──────── Metin Parçası ────────

Kendisini 1986’da Medine'de ziyaret ettiğimde Kuba Mescidi’nin yazılarını yazıyordu. ‘Allah'a hamd olsun Cenab-ı Hakk Hz. Peygamberin namaz kıldığı mescitlerde yazımızın olmasını nasip etti.’ diyerek bu vazifeden duyduğu saadeti dile getirmişti. Orada kendisinden bir meşk istedim yazdı, bana kalem, kâğıt, mürekkep de verdi. Ücretini takdim etmek istediğimde ‘Bu bizim sanatımızın zekâtıdır, hocamızdan böyle gördük, gücümüz yettiğince devam edeceğiz’ diyerek âlîcenaplık gösterdi.
Uzun yıllar süren meşkler neticesinde bizi icazete layık gördü. Sonraki yıllarda kendisiyle yaptığım telefon görüşmelerinde ‘Sivas'ta ocak tütüyor mu?’ diye sorar, ders halkası oluşturmamızı tavsiye eder, ‘Anadolu bizim için önemli oralarda da bu sanatın sevilmesine öğrenilmesine gayret et.’ derdi.

────────

» **Yönergeler**:
**A)** Hat hocasını anlatan metinden, "Uzun yıllar süren" sözlerini içeren yerle açılıp "gayret et.’ derdi." ile kapanan bölümü hiç değiştirmeden alıntılar mısınız?
**B)** Hat hocasını anlatan metinde adı geçen yerlerin tümü hangileridir?
**C)** Hat hocasını anlatan metni, son cümlesinden sonrasını yazarak sürdürür müsünüz?

──────── Veri Kümesi Alıntıları ────────

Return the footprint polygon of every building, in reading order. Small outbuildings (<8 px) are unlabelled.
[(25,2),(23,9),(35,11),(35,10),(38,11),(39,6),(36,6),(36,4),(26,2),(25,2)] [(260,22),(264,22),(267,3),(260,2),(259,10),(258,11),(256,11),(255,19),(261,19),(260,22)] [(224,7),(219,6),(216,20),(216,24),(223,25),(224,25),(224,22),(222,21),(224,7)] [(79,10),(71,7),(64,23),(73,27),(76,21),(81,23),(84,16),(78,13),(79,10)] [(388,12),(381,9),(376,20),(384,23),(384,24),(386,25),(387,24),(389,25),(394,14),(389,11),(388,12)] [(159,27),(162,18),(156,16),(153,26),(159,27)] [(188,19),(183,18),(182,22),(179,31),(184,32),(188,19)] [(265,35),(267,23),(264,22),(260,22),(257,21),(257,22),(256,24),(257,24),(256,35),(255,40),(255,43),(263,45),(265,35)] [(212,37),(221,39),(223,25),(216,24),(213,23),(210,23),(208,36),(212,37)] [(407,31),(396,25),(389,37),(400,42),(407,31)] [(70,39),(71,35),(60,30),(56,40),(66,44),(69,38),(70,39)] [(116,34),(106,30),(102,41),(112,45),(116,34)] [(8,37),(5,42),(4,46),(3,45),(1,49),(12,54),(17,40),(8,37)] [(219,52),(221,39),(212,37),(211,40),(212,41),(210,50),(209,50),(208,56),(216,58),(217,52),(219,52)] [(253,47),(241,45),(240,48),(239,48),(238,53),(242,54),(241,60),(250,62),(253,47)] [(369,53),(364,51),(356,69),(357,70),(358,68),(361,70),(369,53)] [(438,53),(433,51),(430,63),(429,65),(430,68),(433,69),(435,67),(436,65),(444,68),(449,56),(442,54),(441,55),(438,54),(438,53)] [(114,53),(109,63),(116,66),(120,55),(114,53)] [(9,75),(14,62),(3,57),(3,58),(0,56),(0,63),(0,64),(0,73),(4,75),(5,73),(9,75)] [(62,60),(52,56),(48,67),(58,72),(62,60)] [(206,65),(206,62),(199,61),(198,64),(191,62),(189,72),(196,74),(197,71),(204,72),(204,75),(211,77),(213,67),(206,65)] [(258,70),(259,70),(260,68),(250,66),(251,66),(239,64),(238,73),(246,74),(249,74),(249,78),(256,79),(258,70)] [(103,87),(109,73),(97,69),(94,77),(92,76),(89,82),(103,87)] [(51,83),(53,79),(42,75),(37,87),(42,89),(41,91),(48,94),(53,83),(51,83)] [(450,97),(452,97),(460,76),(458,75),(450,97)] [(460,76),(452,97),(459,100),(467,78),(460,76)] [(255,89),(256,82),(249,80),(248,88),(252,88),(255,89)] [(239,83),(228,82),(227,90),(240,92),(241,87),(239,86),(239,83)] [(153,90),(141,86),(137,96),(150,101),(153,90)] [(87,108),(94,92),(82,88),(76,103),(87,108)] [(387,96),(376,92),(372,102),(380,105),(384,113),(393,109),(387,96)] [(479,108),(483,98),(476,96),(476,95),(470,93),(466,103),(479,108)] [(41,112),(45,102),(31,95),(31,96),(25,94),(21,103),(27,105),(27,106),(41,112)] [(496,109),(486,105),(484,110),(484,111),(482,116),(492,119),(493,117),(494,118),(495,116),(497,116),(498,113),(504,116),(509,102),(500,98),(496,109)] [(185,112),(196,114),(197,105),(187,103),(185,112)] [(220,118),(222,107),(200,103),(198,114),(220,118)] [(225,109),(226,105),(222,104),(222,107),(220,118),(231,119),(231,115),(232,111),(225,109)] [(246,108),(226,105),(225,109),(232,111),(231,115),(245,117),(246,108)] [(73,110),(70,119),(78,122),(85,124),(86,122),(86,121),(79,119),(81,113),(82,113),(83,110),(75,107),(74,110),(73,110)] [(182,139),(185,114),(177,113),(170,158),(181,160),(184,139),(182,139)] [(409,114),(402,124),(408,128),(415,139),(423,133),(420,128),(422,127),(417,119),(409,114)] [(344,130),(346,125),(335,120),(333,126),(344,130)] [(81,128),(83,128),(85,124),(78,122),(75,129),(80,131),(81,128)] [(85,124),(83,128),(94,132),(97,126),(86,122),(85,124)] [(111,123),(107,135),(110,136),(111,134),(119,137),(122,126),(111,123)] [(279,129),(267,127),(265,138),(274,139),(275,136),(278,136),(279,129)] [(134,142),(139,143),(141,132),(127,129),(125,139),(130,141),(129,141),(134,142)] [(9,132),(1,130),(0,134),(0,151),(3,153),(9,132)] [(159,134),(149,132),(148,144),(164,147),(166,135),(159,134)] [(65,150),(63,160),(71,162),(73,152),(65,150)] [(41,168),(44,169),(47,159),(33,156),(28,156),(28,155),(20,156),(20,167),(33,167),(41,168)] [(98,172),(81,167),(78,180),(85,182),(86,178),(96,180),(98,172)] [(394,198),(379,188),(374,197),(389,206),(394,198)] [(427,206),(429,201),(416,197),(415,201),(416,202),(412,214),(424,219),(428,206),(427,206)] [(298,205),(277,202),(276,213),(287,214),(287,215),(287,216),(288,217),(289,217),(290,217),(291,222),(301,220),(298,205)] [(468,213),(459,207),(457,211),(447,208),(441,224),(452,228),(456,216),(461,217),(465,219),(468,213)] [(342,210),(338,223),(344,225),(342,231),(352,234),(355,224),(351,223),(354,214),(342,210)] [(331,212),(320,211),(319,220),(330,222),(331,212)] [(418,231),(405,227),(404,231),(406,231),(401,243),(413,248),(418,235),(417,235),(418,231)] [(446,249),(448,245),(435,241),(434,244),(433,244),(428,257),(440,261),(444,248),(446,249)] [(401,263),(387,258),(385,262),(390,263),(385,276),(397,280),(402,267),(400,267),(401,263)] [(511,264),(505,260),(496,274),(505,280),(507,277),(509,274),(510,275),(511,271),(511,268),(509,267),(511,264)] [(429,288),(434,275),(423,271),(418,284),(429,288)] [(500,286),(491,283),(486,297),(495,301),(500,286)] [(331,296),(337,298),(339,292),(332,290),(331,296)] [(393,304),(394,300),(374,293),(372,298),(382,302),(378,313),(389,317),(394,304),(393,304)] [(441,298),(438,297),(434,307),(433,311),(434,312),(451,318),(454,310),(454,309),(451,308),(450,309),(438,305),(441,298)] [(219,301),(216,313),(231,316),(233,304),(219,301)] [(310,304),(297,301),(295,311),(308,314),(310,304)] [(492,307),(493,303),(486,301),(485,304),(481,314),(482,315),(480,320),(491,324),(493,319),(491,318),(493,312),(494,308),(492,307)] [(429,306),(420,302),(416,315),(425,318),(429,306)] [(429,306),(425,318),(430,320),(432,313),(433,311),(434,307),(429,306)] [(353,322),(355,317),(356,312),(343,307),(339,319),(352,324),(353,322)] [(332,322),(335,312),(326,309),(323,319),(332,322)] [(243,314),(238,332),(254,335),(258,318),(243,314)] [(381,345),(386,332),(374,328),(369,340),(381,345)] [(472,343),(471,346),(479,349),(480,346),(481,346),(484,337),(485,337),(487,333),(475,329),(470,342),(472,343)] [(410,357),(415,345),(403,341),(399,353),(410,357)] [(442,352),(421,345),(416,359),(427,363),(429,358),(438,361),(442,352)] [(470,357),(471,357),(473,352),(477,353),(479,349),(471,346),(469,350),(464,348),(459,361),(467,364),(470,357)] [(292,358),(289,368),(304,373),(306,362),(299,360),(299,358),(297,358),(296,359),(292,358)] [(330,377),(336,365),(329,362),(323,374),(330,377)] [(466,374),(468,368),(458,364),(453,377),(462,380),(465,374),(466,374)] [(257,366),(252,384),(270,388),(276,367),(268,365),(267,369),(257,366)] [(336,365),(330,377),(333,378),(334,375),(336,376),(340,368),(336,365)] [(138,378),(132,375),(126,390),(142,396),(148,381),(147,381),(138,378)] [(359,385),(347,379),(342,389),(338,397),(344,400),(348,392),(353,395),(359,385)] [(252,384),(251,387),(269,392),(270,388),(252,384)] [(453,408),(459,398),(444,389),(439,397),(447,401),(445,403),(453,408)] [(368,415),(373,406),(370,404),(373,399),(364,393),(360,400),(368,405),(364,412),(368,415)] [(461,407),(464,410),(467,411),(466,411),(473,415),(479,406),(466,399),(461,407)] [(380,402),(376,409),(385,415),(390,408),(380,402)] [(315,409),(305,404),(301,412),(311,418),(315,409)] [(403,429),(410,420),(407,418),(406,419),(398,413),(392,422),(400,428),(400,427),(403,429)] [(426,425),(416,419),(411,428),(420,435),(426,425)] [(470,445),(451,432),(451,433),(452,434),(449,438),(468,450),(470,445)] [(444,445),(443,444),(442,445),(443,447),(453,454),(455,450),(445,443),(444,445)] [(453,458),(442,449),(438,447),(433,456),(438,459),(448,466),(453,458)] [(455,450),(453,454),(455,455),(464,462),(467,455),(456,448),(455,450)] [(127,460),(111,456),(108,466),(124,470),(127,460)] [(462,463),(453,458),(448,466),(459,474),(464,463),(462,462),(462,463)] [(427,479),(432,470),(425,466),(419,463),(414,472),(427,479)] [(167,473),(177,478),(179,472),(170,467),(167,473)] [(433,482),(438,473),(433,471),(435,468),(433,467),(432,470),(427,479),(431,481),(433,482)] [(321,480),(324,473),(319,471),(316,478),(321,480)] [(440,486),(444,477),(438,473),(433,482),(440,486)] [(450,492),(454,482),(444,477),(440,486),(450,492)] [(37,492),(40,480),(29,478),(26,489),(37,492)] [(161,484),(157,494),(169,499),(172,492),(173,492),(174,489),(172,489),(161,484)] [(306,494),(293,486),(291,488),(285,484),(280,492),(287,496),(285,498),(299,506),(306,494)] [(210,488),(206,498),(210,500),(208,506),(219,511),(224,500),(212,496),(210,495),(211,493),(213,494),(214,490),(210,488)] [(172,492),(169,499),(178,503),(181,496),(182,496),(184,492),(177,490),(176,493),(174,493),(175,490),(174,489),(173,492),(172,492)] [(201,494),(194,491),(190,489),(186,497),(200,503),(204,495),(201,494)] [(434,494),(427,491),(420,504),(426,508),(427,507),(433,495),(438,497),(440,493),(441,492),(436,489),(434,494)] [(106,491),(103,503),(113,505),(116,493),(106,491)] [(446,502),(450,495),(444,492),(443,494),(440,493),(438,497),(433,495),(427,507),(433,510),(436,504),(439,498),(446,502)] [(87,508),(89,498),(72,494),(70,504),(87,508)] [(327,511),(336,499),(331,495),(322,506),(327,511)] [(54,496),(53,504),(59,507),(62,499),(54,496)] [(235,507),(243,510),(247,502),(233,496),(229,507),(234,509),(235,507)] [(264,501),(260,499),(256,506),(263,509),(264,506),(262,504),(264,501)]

────────
──────── Veri Kümesi Alıntıları ────────

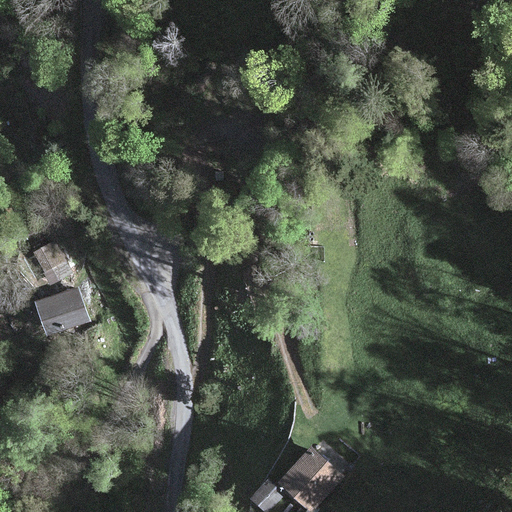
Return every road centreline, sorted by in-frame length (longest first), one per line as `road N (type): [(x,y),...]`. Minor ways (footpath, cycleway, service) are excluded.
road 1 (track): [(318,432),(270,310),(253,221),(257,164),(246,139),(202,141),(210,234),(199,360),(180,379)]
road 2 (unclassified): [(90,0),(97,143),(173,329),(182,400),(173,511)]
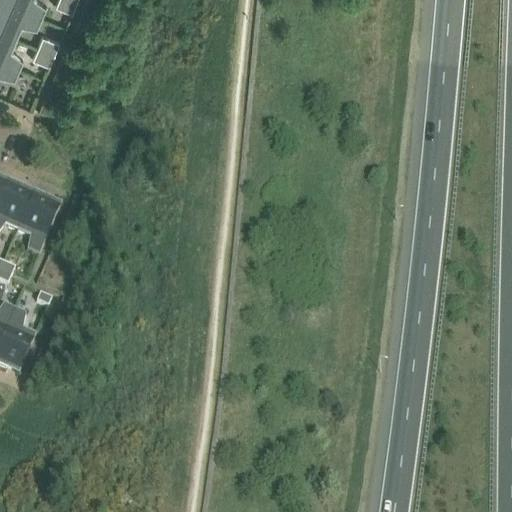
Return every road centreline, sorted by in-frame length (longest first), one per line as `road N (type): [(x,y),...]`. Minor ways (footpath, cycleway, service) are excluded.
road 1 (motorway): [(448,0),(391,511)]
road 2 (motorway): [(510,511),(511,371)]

────────
──────── Veri Kümesi Alıntıları ────────

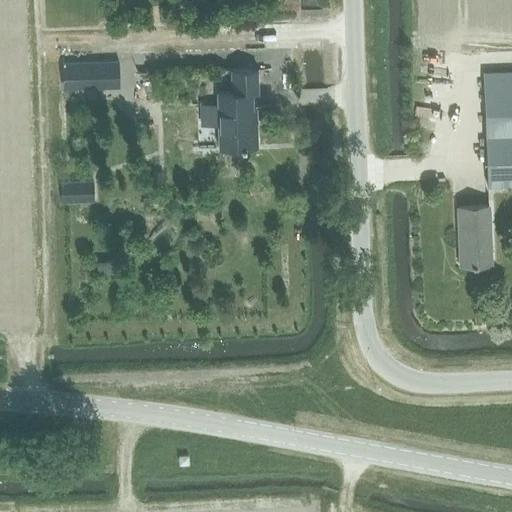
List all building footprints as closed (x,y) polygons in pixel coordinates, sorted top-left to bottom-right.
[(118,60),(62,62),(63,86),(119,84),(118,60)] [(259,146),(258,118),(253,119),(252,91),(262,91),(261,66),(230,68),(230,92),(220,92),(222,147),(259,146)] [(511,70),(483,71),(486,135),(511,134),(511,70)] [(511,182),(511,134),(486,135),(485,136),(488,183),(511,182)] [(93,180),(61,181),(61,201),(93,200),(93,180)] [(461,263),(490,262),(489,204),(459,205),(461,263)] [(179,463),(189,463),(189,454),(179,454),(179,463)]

────────

» **Görev Yanıtları**:
**A)**
Uzun yıllar süren meşkler neticesinde bizi icazete layık gördü. Sonraki yıllarda kendisiyle yaptığım telefon görüşmelerinde ‘Sivas'ta ocak tütüyor mu?’ diye sorar, ders halkası oluşturmamızı tavsiye eder, ‘Anadolu bizim için önemli oralarda da bu sanatın sevilmesine öğrenilmesine gayret et.’ derdi.

**B)** Medine, Kuba Mescidi, Sivas, Anadolu

**C)**
Yazmaya gayret ettiğim diğer eserleri kendisiyle istişare ettiğim gibi rik’a hattıyla yazdığım Divan-ı Hulûsî-i Darendevî eserini kendisine takdimimden sonra görüşlerine başvurdum. Hulûsî Efendi Divanı’nın çok kıymetli bir eser olduğunu, günümüzde az kullanılan rik’a hattı ile yazılmasının bu hattın yeniden canlanmasına vesile olacağını söyledi. Şeyh Hamid-i Veli Camii’ndeki mihrap ve cehar-yâr yazıları da Hasan Çelebi Hocamızın eseridir.
Çeşitli zamanlardaki sohbetlerimizde Hulusi Efendi ve Hamid Hamideddin Ateş Efendi’ye muhabbetlerinin ziyade olduğunu, Hulusi Efendi’nin son devrin büyük mutasavvıf ve şairlerinden olduğu beyan ederdi. Hulûsî Efendi Vakfı’nın sanatı ve sanatkârı destekleyen, eser üretmelerine vesile tavrından bahsederek bu durumun manevi sahada hizmet edenlere örnek olmasını temenni ederdi.”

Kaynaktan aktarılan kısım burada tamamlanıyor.